If the lender isn’t relying on margin stock as any part of the collateral and other valuable assets are pledged as security, this can help the lender demonstrate the facility isn’t a margin loan. Even if a credit facility isn't explicitly secured by margin stock, it might still implicate the margin regulations if deemed indirectly secured by margin stock (which could implicate certain negative pledge covenants). However, to address ambiguity as to when a loan is indirectly secured by margin stock, the Federal Reserve has adopted certain safe harbors, including adopting a percentage threshold of 25% to determine if margin stock represents a material portion of the restricted assets (i.e., if the percentage of margin stock is below the materiality threshold, then the restrictions would not result in the loan being deemed indirectly secured by margin stock). For certain types of fund finance transactions, it is common to see representations from the borrower targeted towards compliance with these specific harbors in addition to representations that the loans under the facility are not secured by, and the collateral doesn’t contain, any margin stock. The credit agreement may also include clauses allowing the lender to conduct periodic compliance reviews or audits to ensure the borrower’s ongoing adherence to Reg.

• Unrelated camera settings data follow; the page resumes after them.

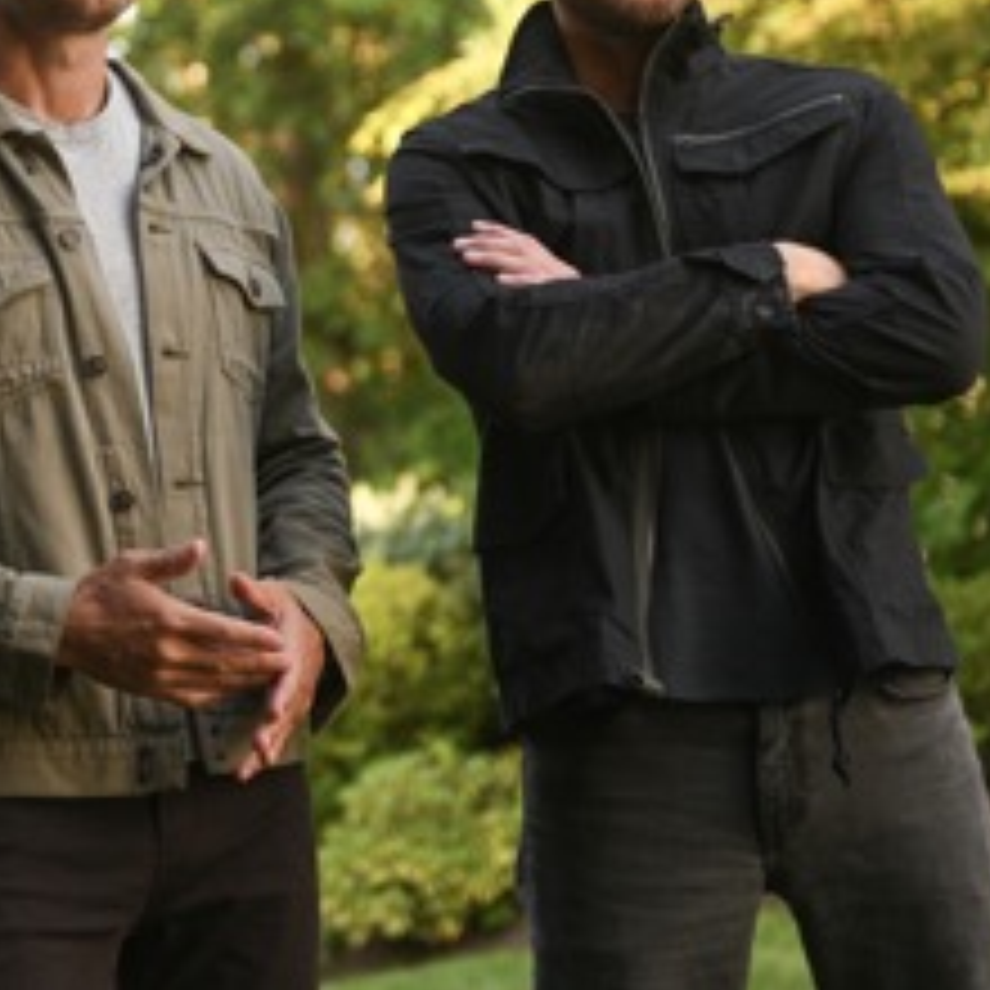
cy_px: 248
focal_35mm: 116
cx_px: 297
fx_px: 3753
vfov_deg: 15.0
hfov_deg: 15.0
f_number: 2.8
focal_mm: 60
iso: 100
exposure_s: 1/160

T, U and X.

As far as determining whether a loan will be used for the purpose of buying or carrying margin stock, a fund can represent that it won’t use the loan proceeds under the facility to purchase or carry margin stock or for any other reason that would make the facility a purpose credit, which includes paying off any portion of outside debt originally incurred to buy or carry margin securities. Bank lenders must have a Form U-1 executed by a borrower when making a loan greater than $100,000 that is secured by margin stock, which includes a statement of purpose from the borrower regarding the use of the margin loan proceeds.

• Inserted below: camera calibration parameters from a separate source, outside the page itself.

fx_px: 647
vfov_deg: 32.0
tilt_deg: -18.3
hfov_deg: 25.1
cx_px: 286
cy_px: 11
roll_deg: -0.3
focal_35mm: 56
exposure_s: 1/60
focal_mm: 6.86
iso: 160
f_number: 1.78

The opinion letter provided in connection with the fund finance transaction will also give comfort that a lender will stay in regulatory compliance. Generally the lender will request a Reg. T, U and X opinion. It may state that the borrowings under the credit agreement and their use of proceeds as contemplated under the facility do not violate those margin regulations. Certain law firms won’t have a separate opinion just for the margin rules but will reference Reg. T, U and X in the general “no violation of laws” opinion.

If the fund does not purchase or carry margin securities, a law firm may base its opinion that the credit facility doesn’t violate the margin regulations on the covenants or reps of the fund in the credit agreement. Alternatively, the law firm may request an officer’s certificate of the borrower specifying the loan’s intended use and that the credit won’t be used for margin stock purchases. For credit facilities secured directly or indirectly by margin securities, the law firm can rely for its opinion on the regulatory form required to be delivered by a borrower to the lender that stipulates the purpose of the loan. Such an opinion will give the lender greater legal certainty as to the borrower’s agreements related to Reg. T, U and X in the credit agreement.

Conclusion

Reg. T, U and X are meant to maintain the stability and integrity of our financial markets by preventing excessive speculation and risk-taking. Lenders that provide credit facilities to funds need to carefully consider these margin regulations to ensure they are operating within legal boundaries and managing associated risks effectively. Failure to comply with these rules by a lender or borrower can lead to regulatory scrutiny, fines and reputational damage. Fortunately, the related provisions in our credit agreements and opinions are well understood by fund finance attorneys, so the parties can discuss related issues with their counsels to make sure they are staying within the margins of what’s required.